El fin del mundo

No es nada original padecer de temor milenarista, barruntar que nuestro breve paso por la vida podría coincidir con la ruptura del mundo en mil pedazos, que quizás oigamos a las trompetas que romperán el cielo de parte a parte, que un día podamos ser espectadores de todos los horrores (y las maravillas, que también forman parte del discurso escatológico de los evangelios) que se presumen como antesala del Juicio Final. El ciclo por el que pasamos todos los seres humanos comprende la viabilidad de que seamos coetáneos del final de los tiempos, en parte porque formamos parte de una civilización que bebe de las Escrituras, en las que ese momento está minuciosamente descrito, en parte porque somos lo suficientemente avispados para comprender que nada dura para siempre, en parte porque nuestra propia existencia cumple un proceso de agostamiento que nos empuja hacia el final, la muerte y el miedo. 

Esta sospecha es común a todos. Los libros de Historia reflejan el pánico milenarista que condicionó a la cristiandad europea del año mil. Antes, los primeros cristianos pensaban que la Parausía (el regreso triunfal de Cristo como culminación de todo) era inminente.
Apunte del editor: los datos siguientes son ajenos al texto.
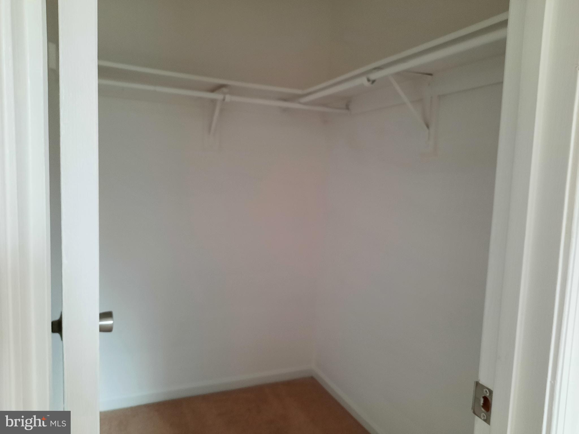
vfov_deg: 54.9
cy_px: 217
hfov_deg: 69.4
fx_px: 418
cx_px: 290
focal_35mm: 25
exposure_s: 1/40
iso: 250
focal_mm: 4.6
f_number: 2
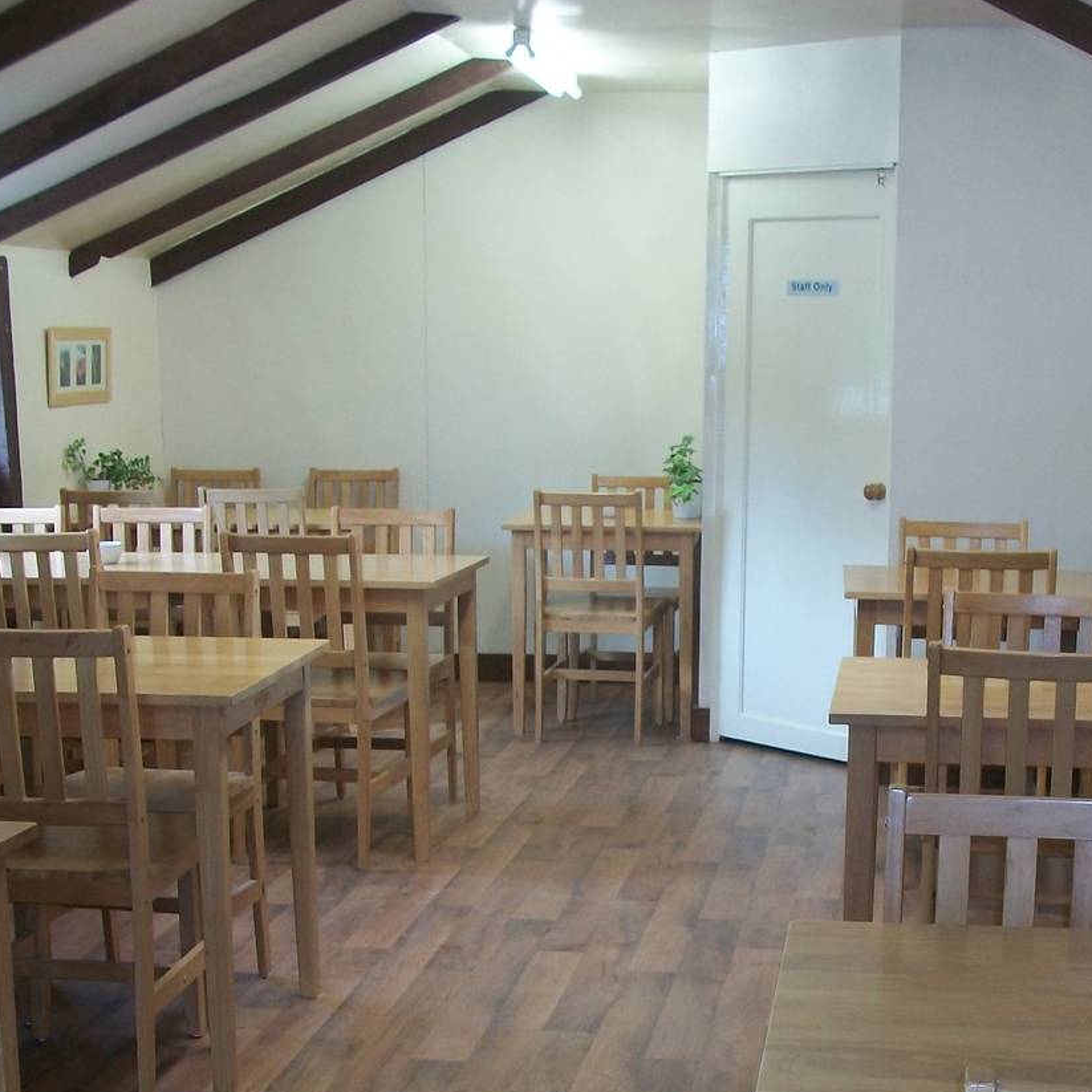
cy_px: 762
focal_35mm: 55
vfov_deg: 30.8
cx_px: 715
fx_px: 1963
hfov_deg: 30.9
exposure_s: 1/30
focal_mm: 5.7
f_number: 2.9
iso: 80
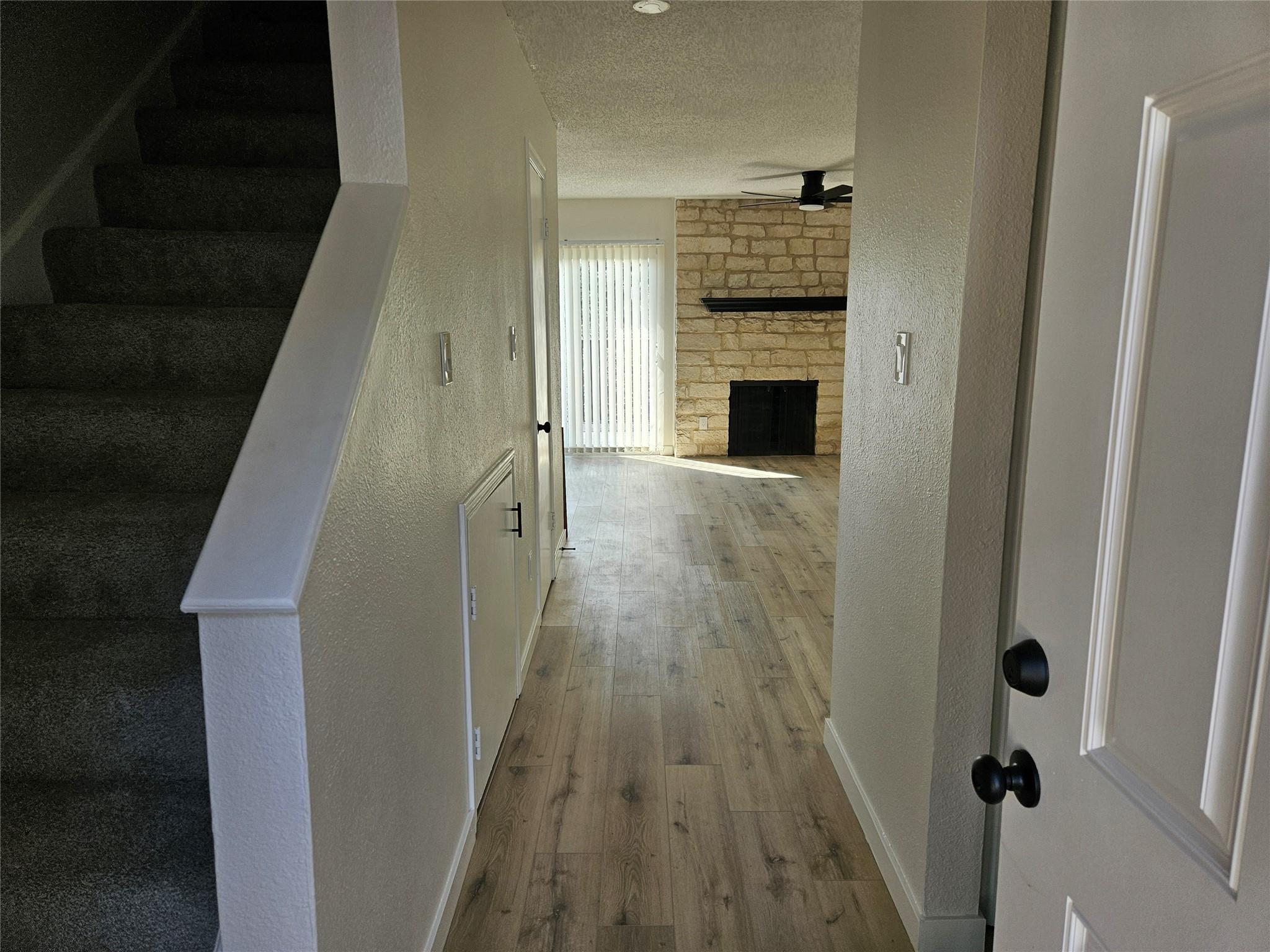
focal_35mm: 23
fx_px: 844
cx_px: 635
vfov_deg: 58.9
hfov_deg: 73.9
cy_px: 476
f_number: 1.8
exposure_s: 1/180
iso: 64
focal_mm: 5.4
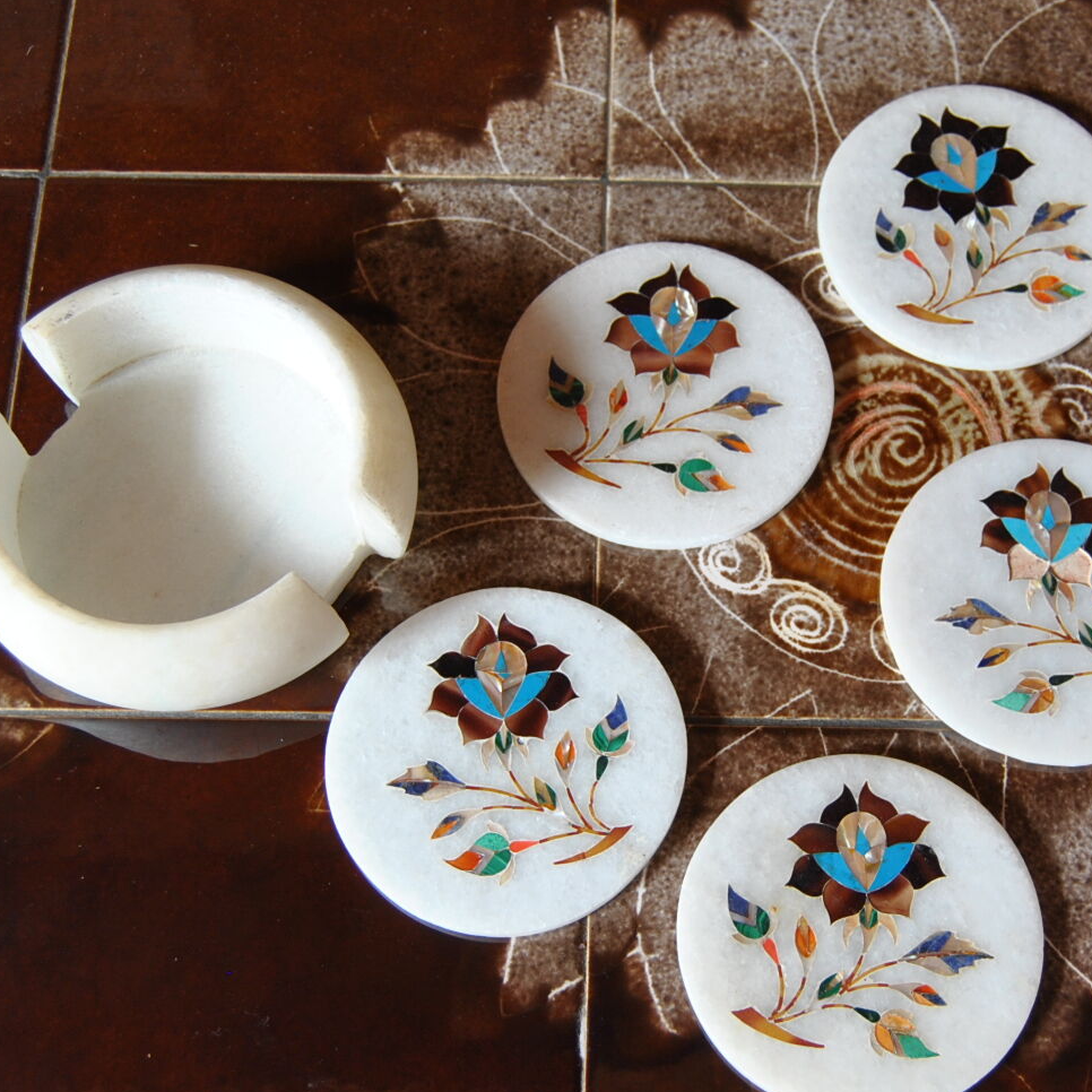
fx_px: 2100
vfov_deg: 29.1
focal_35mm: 59
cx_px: 683
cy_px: 601
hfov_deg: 29.0
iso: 200
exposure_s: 1/60
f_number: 4
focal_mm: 23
Por no hablar de la pavura supersticiosa de otras religiones, así como del panteísmo y el animismo, siempre a la zaga del desastre de los desastres que también forma parte principal del discurso de las sectas.

Los nuestros no son los días más negros de la Tierra, a pesar de que conviene escrutar los signos de los tiempos, cuajados a la vez de calamidades y de hechos positivos que mueven a la esperanza. Que en Santiago de Chile hayan ardido algunos templos no es una novedad, por desgracia; mexicanos y españoles tenemos una larga experiencia del odio anticristiano. Y aunque algunas naciones abjuran de sus raíces cristianas, adormiladas por el narcótico del relativismo y la tibieza de ciertos obispos, sería una torpeza monumental que nos dejáramos arrastrar por el desánimo al ver cómo se desmoronan tantas certezas.

Santa Teresa de Calcuta estaba convencida de que Dios es un padre paciente, que con el nacimiento de cada niño demuestra “que todavía no se ha cansado de nosotros, aunque nosotros nos hayamos cansado de Él”. Abramos la puerta a la jaula del pájaro de mal agüero que llevamos en el corazón, recuperemos la sonrisa y concentrémonos con optimismo en el hoy y el ahora. Es decir, volvamos a ser ese niño que llega a la vida cargado de la paciencia de Dios.